At best, this legislation saves Medicare money, and at worst, it costs Medicare nothing. Under the proposed legislation, Independence At Home (IAH) programs must achieve 5 percent savings — which is more than enough to “bend the curve” of unbridled growth. These programs promote the best patient outcomes by sharing in any savings over 5 percent. This legislation is a win-win-win—for patients, Medicare and physicians.

This legislation creates pilot programs in 26 states and the District of Columbia; half of those states have the highest-cost patients. Because there are so many of these programs already in place, the IAH Act could be implemented tomorrow. It is the medical version of a “shovel-ready” program and the savings will start immediately.

How can Congress and the Administration ignore a proven cost-saving plan that addresses our most expensive patients? By 2020, the number of Americans over the age of 80 will double. We need to act now to improve quality and reduce costs for these patients or Medicare will struggle even more to cover them.

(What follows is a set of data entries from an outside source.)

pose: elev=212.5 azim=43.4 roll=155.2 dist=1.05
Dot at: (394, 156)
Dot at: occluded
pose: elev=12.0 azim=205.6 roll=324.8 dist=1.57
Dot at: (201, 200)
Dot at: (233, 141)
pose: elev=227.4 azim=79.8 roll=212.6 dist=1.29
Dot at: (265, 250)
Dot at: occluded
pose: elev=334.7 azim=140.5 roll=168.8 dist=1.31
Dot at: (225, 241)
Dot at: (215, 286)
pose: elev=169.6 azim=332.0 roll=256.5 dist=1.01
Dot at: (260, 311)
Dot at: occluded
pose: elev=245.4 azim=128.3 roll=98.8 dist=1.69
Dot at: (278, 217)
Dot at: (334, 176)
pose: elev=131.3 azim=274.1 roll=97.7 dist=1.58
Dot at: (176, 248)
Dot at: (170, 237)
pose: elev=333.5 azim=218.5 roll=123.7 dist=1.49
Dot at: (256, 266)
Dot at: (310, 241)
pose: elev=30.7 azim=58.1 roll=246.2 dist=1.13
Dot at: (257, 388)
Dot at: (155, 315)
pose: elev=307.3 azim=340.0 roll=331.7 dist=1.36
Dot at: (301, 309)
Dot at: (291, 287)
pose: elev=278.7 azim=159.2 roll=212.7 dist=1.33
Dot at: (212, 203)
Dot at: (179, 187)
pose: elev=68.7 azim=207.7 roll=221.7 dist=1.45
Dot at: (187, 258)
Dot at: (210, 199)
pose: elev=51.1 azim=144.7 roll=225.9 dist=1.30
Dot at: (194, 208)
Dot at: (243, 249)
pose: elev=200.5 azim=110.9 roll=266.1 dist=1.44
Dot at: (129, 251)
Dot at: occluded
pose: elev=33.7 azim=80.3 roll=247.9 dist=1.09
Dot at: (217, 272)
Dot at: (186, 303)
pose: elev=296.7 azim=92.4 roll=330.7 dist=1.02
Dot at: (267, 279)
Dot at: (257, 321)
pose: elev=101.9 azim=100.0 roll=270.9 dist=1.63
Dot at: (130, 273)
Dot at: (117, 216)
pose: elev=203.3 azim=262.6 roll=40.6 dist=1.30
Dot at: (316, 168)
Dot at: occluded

If Congress is serious about reforming our health system, they should join with the bill’s sponsors, Representative Markey and Senator Wyden, to support a model that reduces costs, and improves both care quality and outcomes from these patients’ homes.

It is going to take smart use of nimble, ready-made, cost-saving programs like this one to begin to attack health spending and turn our system around. By taking better care of patients like Mrs. C, we can achieve those goals and provide coverage and better quality care to all Americans.

Dr. George Taler, MD, is the Director of Long Term Care at the Washington Hospital Center, and Co-Director of WHC’s Medical House Call Program. He previously served as the President of the American Academy of Home Care Physicians (AAHCP) and is currently the Chair of Public Policy. Dr. Taler is also a Professor of Clinical Medicine at Georgetown University School of Medicine.